Ghana’s Presidential Transition Act, hallmark of cross-party efforts – IEA

The Institute of Economic Affairs (IEA) on Tuesday described the Presidential Transition Act as a hallmark of cross-party effort, which establishes strong evidence of political leadership’s capability to rise above partisanship to deepen democratic governance.

The IEA therefore commended Parliament for the non-partisan approach in passing the bill, and said “The President and his Cabinet also deserve credit for fulfilling a promise made in 2009 to introduce a Transition Bill”.

In a statement to the Ghana News Agency signed by Dr Micheal Ofori-Mensah, IEA Policy Analyst appealed to President John Evans Atta Mills to act swiftly by giving assent to the Bill, appointing an Administrator-General and ensuring that the Presidential Estates Unit (PEU) established and given the resources to make it effective.

Dr Ofori-Mensah noted that the PTB required urgent Presidential assent due to the short time frame between now and the next elections. “… It is important, however, to emphasise that the pressing need for action is not based on whether a change in government will occur or not”.

He explained that the requirement for handing-over notes to be submitted to the Administrator-General prior to elections indicates ample time will be required for the office to define a comprehensive template to be used by the President and his team in a range of public offices.

Dr Ofori-Mensah admitted that tough work lay ahead after the appointment of the Administrator-General, as the time required to set-up key institutions, including the PEU was essential.

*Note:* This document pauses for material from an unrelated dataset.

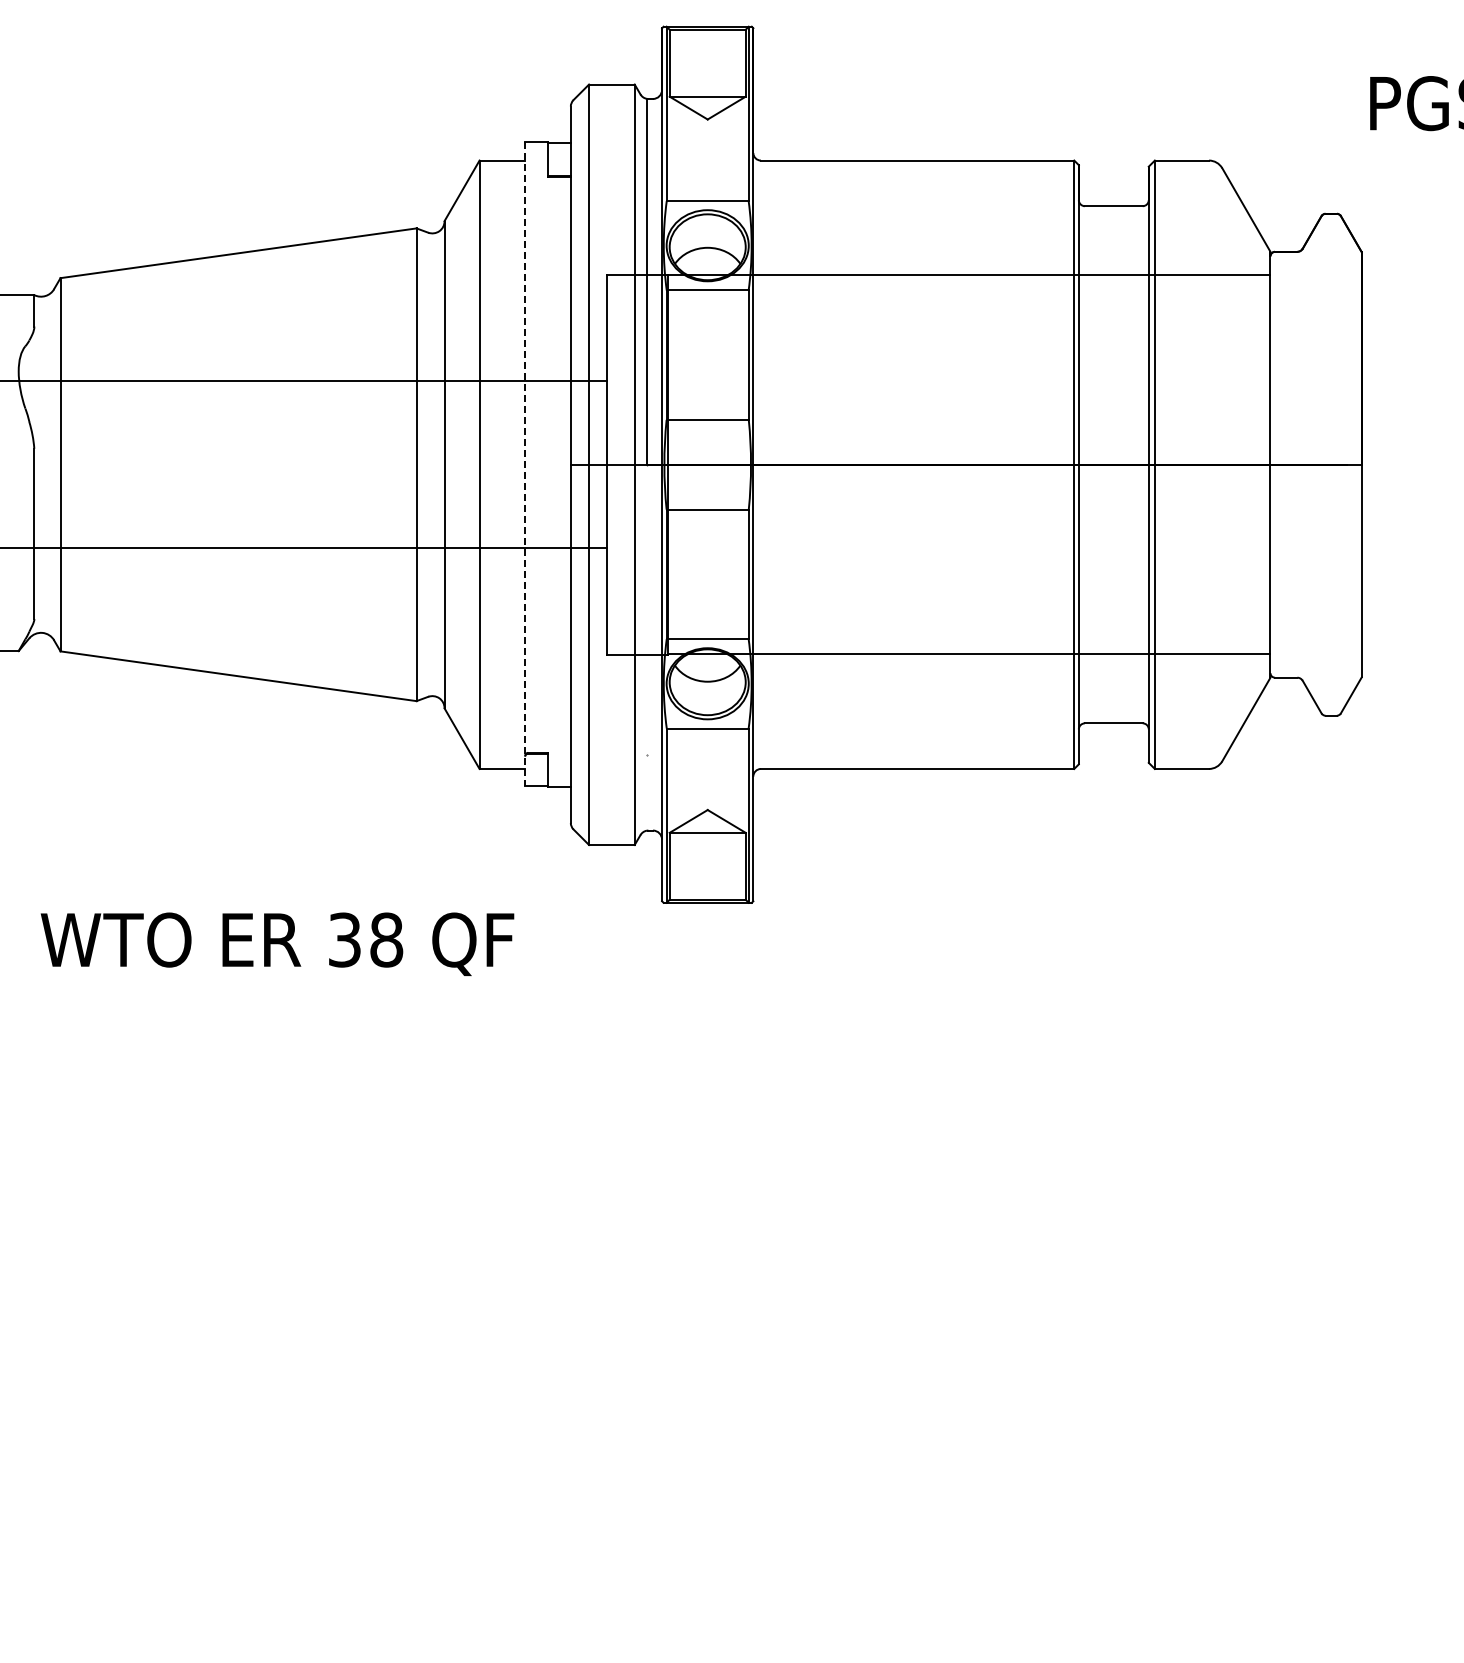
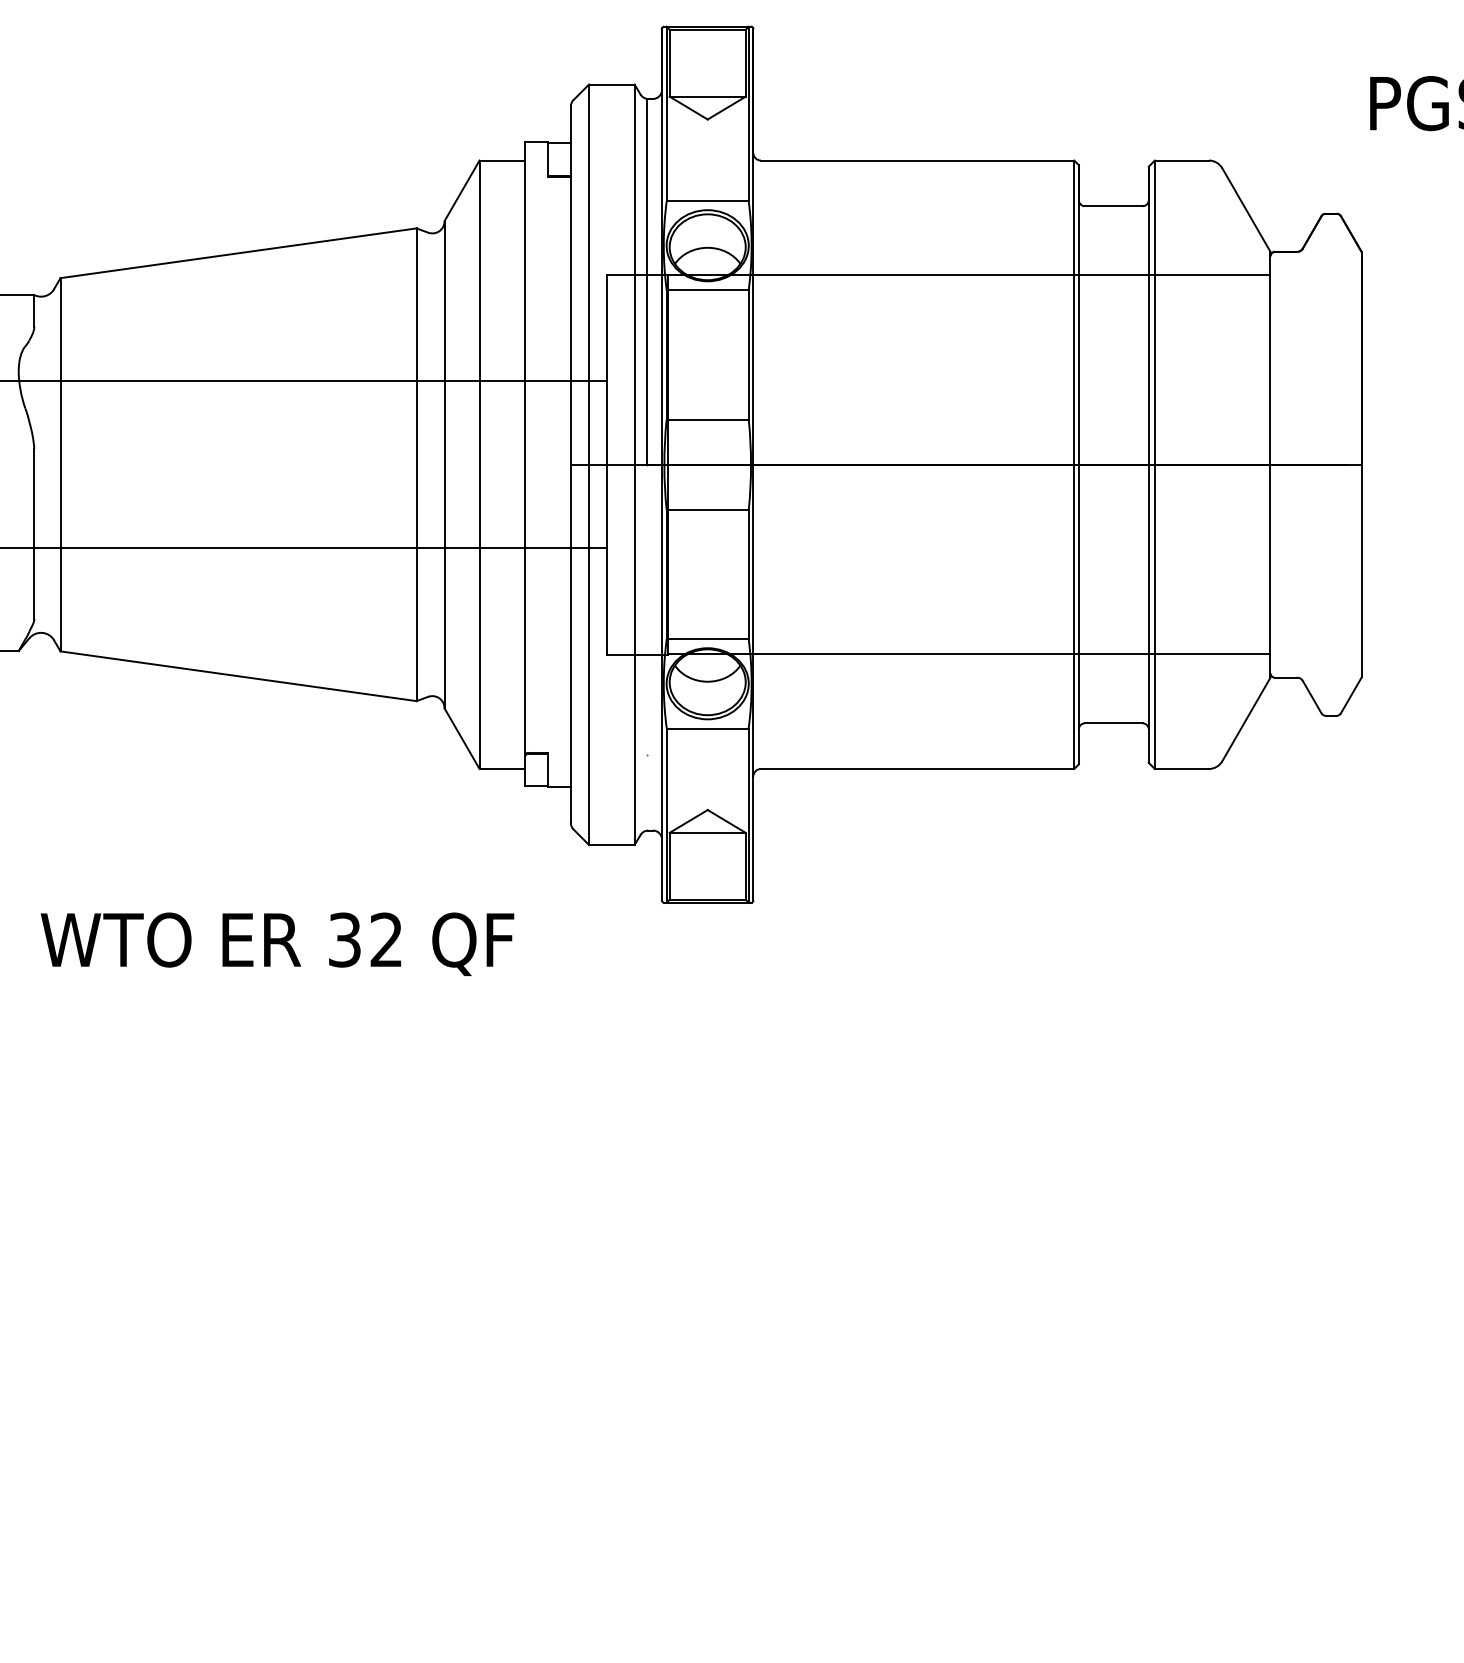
line at (525, 464): dashed -> solid
text at (386, 939): 38 -> 32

He noted that the Administrator-General would have to recruit staff, prepare an initial budget and study best practices, whilst the broad mandate of the PEU required, at the outset, an administrative manifesto which would spell out detailed procedures to cover the transitional duties conferred on the office.

He said some procedures may call for subsidiary legislation, adding there was also the matter of conducting the initial executive assets inventory, which could be a complex task.

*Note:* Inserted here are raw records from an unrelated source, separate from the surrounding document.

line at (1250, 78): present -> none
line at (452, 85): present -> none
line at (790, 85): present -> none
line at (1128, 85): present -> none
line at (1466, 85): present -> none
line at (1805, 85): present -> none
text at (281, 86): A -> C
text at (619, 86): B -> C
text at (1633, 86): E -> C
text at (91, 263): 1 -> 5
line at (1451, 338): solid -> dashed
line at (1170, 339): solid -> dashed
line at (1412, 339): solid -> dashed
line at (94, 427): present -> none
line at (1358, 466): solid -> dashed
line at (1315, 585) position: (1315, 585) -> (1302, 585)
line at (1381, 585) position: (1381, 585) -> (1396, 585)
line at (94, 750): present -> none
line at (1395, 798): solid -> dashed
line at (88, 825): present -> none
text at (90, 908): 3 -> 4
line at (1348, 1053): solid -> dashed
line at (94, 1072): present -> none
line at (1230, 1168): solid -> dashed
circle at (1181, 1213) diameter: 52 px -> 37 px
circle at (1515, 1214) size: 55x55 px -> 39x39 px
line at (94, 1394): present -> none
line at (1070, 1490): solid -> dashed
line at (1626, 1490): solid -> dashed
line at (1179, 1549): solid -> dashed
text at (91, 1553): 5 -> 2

He said a transition law will by no means remove all the difficulties relating to the democratic transfer of power. “Nonetheless, I am cautiously optimistic that effective implementation and strict enforcement of the provisions will bring about a departure from the ad hoc transition process we have witnessed in Ghana’s Fourth Republic.

“Putting in place the requisite legal and institutional framework before the end of this year will be tricky given the limited time frame. All the same, it will be useful to set this process in motion”.

He said the Presidential (Transition) legislation had strong potential to defuse the political fallout, accusations and counter-accusations which had ensued in Ghana’s previous transitions and, arguably, will be in everyone’s interest.

“For a party in government, the legislation provides clarity on an exit strategy should it be voted out of office. For an opposition party, the legislation outlines what should be expected if it is voted into office.

“For taxpayers, it would deliver value for money. This view is grounded in the fact that – if effectively implemented – one could expect a more prudent use of executive assets, an area where enormous scope for efficiency savings exists,” Dr Ofori-Mensah stated.

The acrimony and administrative lapses which characterised the transitions in 2001 and 2009 led to the drafting of the Transitional Bill by the IEA, in collaboration with the GPPP.

It seeks to prepare a multi-partisan framework of ground rules and regulations to govern future transitions.

Essentially, the Presidential (Transition) legislation provides a framework for the political transfer of power from one democratically elected President to another.

The benefits transcend regime change, the cornerstone of the legislation is accountability and when implemented will also herald a new era of institutional clarity in many aspect of public administration.

The PEU which is charged with maintaining and keeping an inventory of executive assets will be headed by an independent Administrator-General, who will be appointed by the President in consultation with the Council of State.

The Administrator-General, who also has the responsibility as facilitator of the transition process, fills a long-standing vacuum.

It also spells out clear time-lines set for Ministers of State to vacate their official accommodation a provision considered to help limit accusations of political witch-hunts when a change in government occurs.

On 16 March 2012 Parliament unanimously approved the Presidential (Transition) Bill and, in doing so, demonstrated its commitment to institutional reform.

Work on the Presidential (Transition) Bill began in 2007 as an initiative of the Institute of Economic Affairs (IEA) and the Ghana Political Parties Programme (GPPP), an inter-party group comprising representatives of the four political parties in Parliament.